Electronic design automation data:
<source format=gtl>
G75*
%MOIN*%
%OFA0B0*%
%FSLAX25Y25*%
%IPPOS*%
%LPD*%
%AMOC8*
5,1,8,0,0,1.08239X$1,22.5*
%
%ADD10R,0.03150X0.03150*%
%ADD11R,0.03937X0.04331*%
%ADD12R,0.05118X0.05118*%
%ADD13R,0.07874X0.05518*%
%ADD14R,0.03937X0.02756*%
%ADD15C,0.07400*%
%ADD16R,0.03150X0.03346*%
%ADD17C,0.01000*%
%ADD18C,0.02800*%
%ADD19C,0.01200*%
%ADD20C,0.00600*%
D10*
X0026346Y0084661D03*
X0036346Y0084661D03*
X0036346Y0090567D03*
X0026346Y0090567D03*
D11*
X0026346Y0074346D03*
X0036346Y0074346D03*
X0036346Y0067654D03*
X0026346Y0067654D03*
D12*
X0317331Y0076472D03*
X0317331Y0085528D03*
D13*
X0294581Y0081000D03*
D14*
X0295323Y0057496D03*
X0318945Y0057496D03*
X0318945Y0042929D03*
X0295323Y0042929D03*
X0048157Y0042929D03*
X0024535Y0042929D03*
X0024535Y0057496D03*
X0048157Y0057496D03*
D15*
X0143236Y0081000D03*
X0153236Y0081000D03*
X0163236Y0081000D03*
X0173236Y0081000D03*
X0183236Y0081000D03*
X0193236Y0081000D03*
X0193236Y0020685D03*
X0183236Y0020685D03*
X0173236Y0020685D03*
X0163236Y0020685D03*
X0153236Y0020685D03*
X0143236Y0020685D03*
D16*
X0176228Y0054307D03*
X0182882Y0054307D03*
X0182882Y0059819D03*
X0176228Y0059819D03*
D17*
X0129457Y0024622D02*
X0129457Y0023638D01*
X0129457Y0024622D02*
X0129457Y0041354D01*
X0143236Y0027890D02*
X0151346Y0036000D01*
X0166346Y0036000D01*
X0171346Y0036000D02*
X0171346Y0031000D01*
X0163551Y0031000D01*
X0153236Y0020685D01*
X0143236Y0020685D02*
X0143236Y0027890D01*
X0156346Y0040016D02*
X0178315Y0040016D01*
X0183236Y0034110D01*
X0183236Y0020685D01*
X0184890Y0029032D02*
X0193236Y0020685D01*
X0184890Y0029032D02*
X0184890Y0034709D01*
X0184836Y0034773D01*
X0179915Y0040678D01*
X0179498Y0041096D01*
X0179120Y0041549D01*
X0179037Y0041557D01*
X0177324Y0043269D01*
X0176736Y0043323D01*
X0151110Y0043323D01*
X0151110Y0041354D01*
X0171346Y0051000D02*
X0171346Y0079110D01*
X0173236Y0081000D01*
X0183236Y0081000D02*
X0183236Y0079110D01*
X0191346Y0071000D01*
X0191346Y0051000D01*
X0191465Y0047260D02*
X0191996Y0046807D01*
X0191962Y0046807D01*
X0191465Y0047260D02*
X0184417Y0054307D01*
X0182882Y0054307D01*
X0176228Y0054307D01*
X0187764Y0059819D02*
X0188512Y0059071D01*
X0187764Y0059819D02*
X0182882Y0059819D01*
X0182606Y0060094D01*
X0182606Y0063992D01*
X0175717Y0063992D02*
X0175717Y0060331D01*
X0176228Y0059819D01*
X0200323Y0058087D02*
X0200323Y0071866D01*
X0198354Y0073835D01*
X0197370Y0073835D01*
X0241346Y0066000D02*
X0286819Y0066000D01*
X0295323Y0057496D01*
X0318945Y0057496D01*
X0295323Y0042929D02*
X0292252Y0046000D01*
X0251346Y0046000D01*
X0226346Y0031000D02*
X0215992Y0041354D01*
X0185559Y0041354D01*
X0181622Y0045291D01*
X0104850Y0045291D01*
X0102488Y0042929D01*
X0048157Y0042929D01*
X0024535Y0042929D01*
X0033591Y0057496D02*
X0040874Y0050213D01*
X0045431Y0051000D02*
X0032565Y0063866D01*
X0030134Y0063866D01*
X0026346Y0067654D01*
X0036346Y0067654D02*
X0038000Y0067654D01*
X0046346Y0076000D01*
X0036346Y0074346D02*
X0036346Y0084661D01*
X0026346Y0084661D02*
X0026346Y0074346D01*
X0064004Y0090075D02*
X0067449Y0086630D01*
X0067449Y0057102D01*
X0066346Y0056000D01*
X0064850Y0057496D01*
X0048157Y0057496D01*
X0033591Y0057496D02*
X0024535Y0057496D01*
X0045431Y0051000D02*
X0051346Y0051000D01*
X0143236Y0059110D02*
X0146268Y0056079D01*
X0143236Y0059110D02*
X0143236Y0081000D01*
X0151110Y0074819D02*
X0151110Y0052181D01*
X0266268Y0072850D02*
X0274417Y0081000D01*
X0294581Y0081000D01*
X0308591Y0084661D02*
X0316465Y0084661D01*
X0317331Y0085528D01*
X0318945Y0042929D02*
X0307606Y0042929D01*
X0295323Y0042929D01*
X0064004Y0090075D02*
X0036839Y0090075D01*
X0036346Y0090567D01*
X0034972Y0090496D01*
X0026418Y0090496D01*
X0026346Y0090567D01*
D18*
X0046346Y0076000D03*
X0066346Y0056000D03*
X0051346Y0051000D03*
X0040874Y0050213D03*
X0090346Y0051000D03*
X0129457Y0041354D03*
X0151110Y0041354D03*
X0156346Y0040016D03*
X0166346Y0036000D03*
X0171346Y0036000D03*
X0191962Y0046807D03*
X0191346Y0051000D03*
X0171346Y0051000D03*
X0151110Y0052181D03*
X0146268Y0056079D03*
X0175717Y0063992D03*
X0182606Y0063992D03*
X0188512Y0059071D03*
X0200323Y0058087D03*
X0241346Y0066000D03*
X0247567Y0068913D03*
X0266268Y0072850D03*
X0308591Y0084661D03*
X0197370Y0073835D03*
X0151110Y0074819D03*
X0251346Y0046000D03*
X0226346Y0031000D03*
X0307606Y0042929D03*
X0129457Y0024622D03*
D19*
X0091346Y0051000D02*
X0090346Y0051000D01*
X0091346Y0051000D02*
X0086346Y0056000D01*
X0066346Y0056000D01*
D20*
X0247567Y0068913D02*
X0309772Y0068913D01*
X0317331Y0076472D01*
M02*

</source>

§ WHAT IS NEEDED: Begin with the first line of the records and finish with the line containing "X0177324Y0043269D01*". Reproduce those lines exactly, both ends included, and nothing else.

§ RESULT OF THE EXERCISE:
<source format=gtl>
G75*
%MOIN*%
%OFA0B0*%
%FSLAX25Y25*%
%IPPOS*%
%LPD*%
%AMOC8*
5,1,8,0,0,1.08239X$1,22.5*
%
%ADD10R,0.03150X0.03150*%
%ADD11R,0.03937X0.04331*%
%ADD12R,0.05118X0.05118*%
%ADD13R,0.07874X0.05518*%
%ADD14R,0.03937X0.02756*%
%ADD15C,0.07400*%
%ADD16R,0.03150X0.03346*%
%ADD17C,0.01000*%
%ADD18C,0.02800*%
%ADD19C,0.01200*%
%ADD20C,0.00600*%
D10*
X0026346Y0084661D03*
X0036346Y0084661D03*
X0036346Y0090567D03*
X0026346Y0090567D03*
D11*
X0026346Y0074346D03*
X0036346Y0074346D03*
X0036346Y0067654D03*
X0026346Y0067654D03*
D12*
X0317331Y0076472D03*
X0317331Y0085528D03*
D13*
X0294581Y0081000D03*
D14*
X0295323Y0057496D03*
X0318945Y0057496D03*
X0318945Y0042929D03*
X0295323Y0042929D03*
X0048157Y0042929D03*
X0024535Y0042929D03*
X0024535Y0057496D03*
X0048157Y0057496D03*
D15*
X0143236Y0081000D03*
X0153236Y0081000D03*
X0163236Y0081000D03*
X0173236Y0081000D03*
X0183236Y0081000D03*
X0193236Y0081000D03*
X0193236Y0020685D03*
X0183236Y0020685D03*
X0173236Y0020685D03*
X0163236Y0020685D03*
X0153236Y0020685D03*
X0143236Y0020685D03*
D16*
X0176228Y0054307D03*
X0182882Y0054307D03*
X0182882Y0059819D03*
X0176228Y0059819D03*
D17*
X0129457Y0024622D02*
X0129457Y0023638D01*
X0129457Y0024622D02*
X0129457Y0041354D01*
X0143236Y0027890D02*
X0151346Y0036000D01*
X0166346Y0036000D01*
X0171346Y0036000D02*
X0171346Y0031000D01*
X0163551Y0031000D01*
X0153236Y0020685D01*
X0143236Y0020685D02*
X0143236Y0027890D01*
X0156346Y0040016D02*
X0178315Y0040016D01*
X0183236Y0034110D01*
X0183236Y0020685D01*
X0184890Y0029032D02*
X0193236Y0020685D01*
X0184890Y0029032D02*
X0184890Y0034709D01*
X0184836Y0034773D01*
X0179915Y0040678D01*
X0179498Y0041096D01*
X0179120Y0041549D01*
X0179037Y0041557D01*
X0177324Y0043269D01*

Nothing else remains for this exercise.